Firms including BAE Systems, which have benefited from UK’s export credit agency, fail to attend to inquiry into its work
The bosses of some of Britain’s biggest arms and oil companies have refused to attend a parliamentary inquiry into the use of hundreds of millions of pounds of taxpayers’ money to help dictators build arsenals and facilitate environmental and human rights abuses.
The businessmen, including Ian King, chief executive of BAE Systems, had been invited to an all-party investigation into the Export Credits Guarantee Department (ECGD)’s underwriting of loans, including £35m to Robert Mugabe’s Zimbabwe to buy five Hawk fighter jets.
The all-party parliamentary group on international corporate responsibility is examining more than 40 years of ECGD operations overseas which have led to it being dubbed the “department for dodgy deals” by the Jubilee Debt Campaign.
Arms and oil companies are the biggest users of ECGD underwriting because traditional lenders are often reluctant to support projects that have the potential to lead to environmental or human rights abuses.
The companies were asked to attend the hearing to offer their views on how best to reform the role of the ECGD, which is part of the Department for Business, Innovation and Skills and has changed its operating name to UK Export Finance (UKEF).
Other companies that decided not to send representatives include Thales, a French-owned arms group, and Carillion, a FTSE 250 construction company and the largest provider of outsourced management of defence facilities. Graham Farley, Carillion’s director of export finance, pulled out the night before he was due to give evidence, according to Lisa Nandy, the Labour MP for Wigan and chair of the inquiry.
At the time of publication, Carillion had has not responded to Guardian inquiries as to the reason for Farley’s withdrawal.

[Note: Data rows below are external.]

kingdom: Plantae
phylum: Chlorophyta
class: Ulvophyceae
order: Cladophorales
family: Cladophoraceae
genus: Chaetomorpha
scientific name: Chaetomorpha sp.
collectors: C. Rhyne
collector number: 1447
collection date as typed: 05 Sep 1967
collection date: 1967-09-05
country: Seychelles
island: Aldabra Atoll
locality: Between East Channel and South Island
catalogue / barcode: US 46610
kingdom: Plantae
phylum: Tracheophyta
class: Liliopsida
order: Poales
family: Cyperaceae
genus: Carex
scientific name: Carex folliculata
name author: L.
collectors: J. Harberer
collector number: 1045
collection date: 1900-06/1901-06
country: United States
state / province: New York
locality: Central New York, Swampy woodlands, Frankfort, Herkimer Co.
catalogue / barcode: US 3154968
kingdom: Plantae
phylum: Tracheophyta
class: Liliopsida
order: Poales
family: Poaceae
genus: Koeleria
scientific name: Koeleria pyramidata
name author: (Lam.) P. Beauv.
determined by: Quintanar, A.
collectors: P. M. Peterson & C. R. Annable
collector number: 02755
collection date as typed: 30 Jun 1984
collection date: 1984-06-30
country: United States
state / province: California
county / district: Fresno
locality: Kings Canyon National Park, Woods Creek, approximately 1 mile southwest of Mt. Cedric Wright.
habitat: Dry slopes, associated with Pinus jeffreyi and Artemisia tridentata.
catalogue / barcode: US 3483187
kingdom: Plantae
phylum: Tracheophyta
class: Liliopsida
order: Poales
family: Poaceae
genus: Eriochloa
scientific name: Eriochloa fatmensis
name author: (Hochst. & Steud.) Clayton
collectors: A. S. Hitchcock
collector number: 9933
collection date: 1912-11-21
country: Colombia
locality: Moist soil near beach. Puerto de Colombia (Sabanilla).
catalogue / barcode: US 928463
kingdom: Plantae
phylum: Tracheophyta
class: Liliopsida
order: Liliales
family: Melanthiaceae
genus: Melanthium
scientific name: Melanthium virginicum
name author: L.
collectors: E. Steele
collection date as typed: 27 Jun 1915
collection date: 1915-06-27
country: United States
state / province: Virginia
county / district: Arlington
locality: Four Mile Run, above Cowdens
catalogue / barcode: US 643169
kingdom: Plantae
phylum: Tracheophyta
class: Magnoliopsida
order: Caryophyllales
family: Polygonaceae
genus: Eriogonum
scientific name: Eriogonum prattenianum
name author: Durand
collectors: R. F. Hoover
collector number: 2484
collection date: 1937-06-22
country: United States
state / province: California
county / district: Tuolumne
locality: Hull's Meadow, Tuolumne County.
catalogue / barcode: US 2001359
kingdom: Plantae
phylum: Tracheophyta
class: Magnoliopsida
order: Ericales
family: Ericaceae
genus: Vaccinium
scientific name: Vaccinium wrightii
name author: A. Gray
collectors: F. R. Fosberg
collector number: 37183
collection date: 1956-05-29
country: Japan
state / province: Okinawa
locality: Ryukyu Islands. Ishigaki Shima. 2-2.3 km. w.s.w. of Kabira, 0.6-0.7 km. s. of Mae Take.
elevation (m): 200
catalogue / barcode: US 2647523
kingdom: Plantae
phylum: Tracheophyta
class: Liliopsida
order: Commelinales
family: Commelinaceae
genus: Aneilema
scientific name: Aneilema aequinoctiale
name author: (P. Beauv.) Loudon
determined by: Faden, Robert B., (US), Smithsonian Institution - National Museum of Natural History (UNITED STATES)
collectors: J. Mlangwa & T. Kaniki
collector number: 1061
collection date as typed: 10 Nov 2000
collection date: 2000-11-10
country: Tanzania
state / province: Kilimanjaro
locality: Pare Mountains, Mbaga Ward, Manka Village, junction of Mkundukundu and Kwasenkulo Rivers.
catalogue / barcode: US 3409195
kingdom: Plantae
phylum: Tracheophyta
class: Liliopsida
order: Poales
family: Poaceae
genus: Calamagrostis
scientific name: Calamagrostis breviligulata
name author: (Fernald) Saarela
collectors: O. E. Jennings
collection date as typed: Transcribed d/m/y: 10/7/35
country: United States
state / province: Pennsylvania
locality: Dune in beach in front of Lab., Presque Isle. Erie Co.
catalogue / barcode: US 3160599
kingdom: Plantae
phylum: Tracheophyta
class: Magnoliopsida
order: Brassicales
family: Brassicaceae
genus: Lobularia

Thales said in statement it did not believe “there was any specific aspect that was particularly pertinent” to the company and so declined to participate.
BAE Systems, the ECGD’s biggest customer, said last week that it would not send King or any other representative to the inquiry. In a one-page letter to Nandy, the company said: “As you will know, there are already strict controls on defence exports in place, with which BAE Systems fully complies. Any item exported from the UK, which is subject to export control, needs a licence. The Export Control Organisation hold this responsibility and BAE Systems works closely with them to ensure compliance.
“We await the results of your inquiry with interest. However, BAE Systems does not intend to contribute further written or oral evidence.”
BAE used ECGD funding to support the notorious al-Yamamah “oil for arms” deal with Saudi Arabia, involving Tornado and Eurofighter Typhoon aircraft. BAE was investigated by the Serious Fraud Office amid allegations of bribery and corruption. The inquiry was dropped following the intervention of the then prime minister, Tony Blair.
The ECGD also loaned £35m to Zimbabwe to buy five Hawk fighter jets from BAE between 1989 and 1992. Zimbabwe, which was already heavily indebted at the time of the loans, spent £49m repaying the cost of the Hawks, according to a response to a freedom of information request from the Jubilee Debt Campaign. Mugabe’s government deployed the jets in the 1998-2002 war in the Democratic Republic of Congo, Africa’s most deadly conflict in modern history, which led to 5.4m deaths.
BP has used ECGD support for a 1,760km joint venture oil pipeline through the Caucasus, the construction which has allegedly led to a catalogue of human rights abuses, but it also declined to send a representative to the inquiry. The company said it has submitted written evidence, but Nandy said she was disappointed that recipients of funding had declined to send representatives.
“This is the first of its kind, looking not just through the lens of economic growth or sustainability, but how the two can be successfully combined. In the wake of the financial crisis there is a widely recognised responsibility on business to help develop sustainable growth and uphold high ethical standards. This inquiry is an opportunity to do so,” she said.
It was revealed at the inquiry that the ECGD’s independent advisory body, the Export Guarantees Advisory Council, has never advised the business secretary Vince Cable, who is ultimately responsible for the loans, to withdraw support from a project. The chair of the EGAC, Andrew Wiseman, a partner at the law firm Stephenson Harwood, also disclosed that the oversight body meets Cable only once a year.
Nick Dearden, the director of Jubilee Debt Campaign, said: “There’s a huge amount of evidence which shows that neither UKEF nor its advisory council are able to hold the companies they support to human rights or environmental obligations.
“What standards do exist are applied to less than half of UKEF’s current portfolio, are discretionary in any case and give no formal mechanism for complaint or evaluation. Most worrying of all, those affected by UKEF-supported projects have no right to redress.
“In recent years companies with allegations of corruption against them have been given support, while campaigners have had to use separate channels to hold companies to account for failing their human rights obligations. The case for binding, mandatory rules has clearly been made. Parliament needs to act.”